Estados Unidos, New York.
Le paso las monedas al hombre de contextura grande y grasosa que vendía banderines, esas deliciosas salchichas enterradas a una brocheta de fina madera pulida por maquinas, fritas en aceite caliente, y manchadas con chorros de deliciosa mostaza dentro de un contenido de plástico verde — Gracias — digo, mientras recibo mi comida favorita.
Camino por el desolado muelle de madera, está desierto, y tan solo se pueden oír mis pasos, y mis pequeños mordiscos, saboreando con cada papila gustativa el delicioso sabor de mi banderín con mostaza.
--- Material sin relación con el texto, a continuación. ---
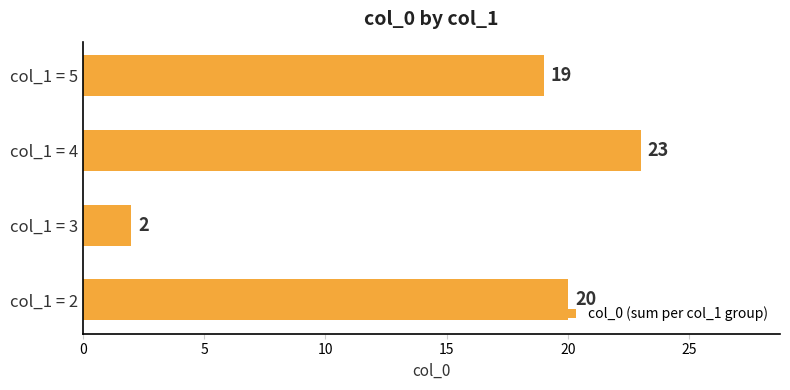

At which category does the chart reach its peak across all series?

col_1 = 4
En eso escucho el ruido de mis fieles enemigas — gaviotas — como las odiaba, siempre me robaban mis banderines, pero no esta vez.
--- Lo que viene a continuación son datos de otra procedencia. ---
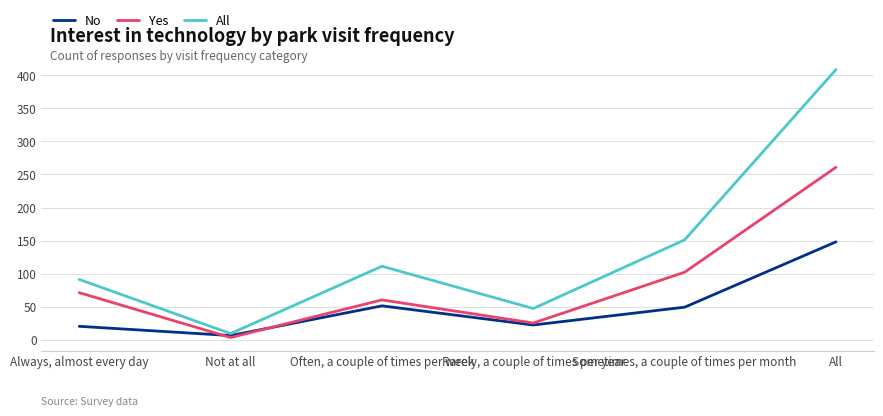

What is the difference between the second highest and second lowest values in the All series?

104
— Creo que será la próxima — salgo corriendo con mi banderín en mano, mientras que el caliente sol ilumina mi cómica escena.
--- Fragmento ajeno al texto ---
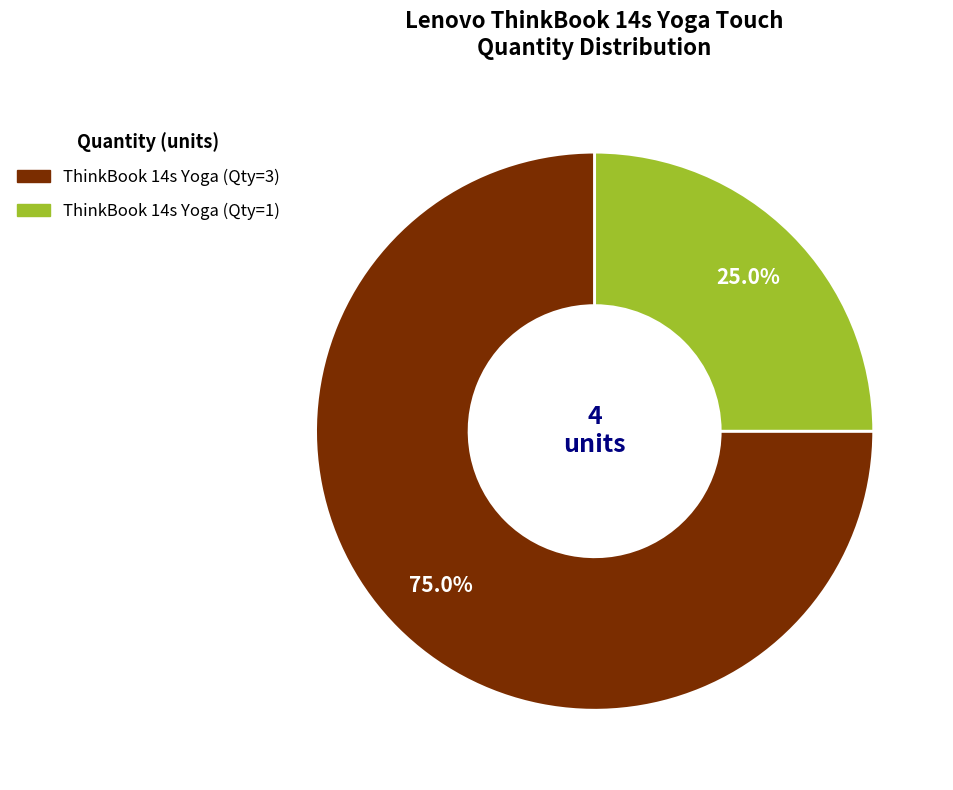

What is the smallest slice in the pie chart?

ThinkBook 14s Yoga (Qty=1)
Una joven de 17 años, corriendo de una gaviota que quiere comer, interesante, totalmente interesante.
Que sarcasmo.
Corro hasta un callejón, con el deseo de perderla, y bingo, la perdí.
Salgo de mi escondite y camino a la vereda de la calle pavimentada, miro hacia mi lado izquierdo y derecho, hasta ver mi transporte. Hago una señal para que el taxi se detenga, pero no lo hace y pasa por el agua, mojando me toda.
Miro su patente y la repito varias veces en mi mente para recordarla, de él, me vengaría mas tarde.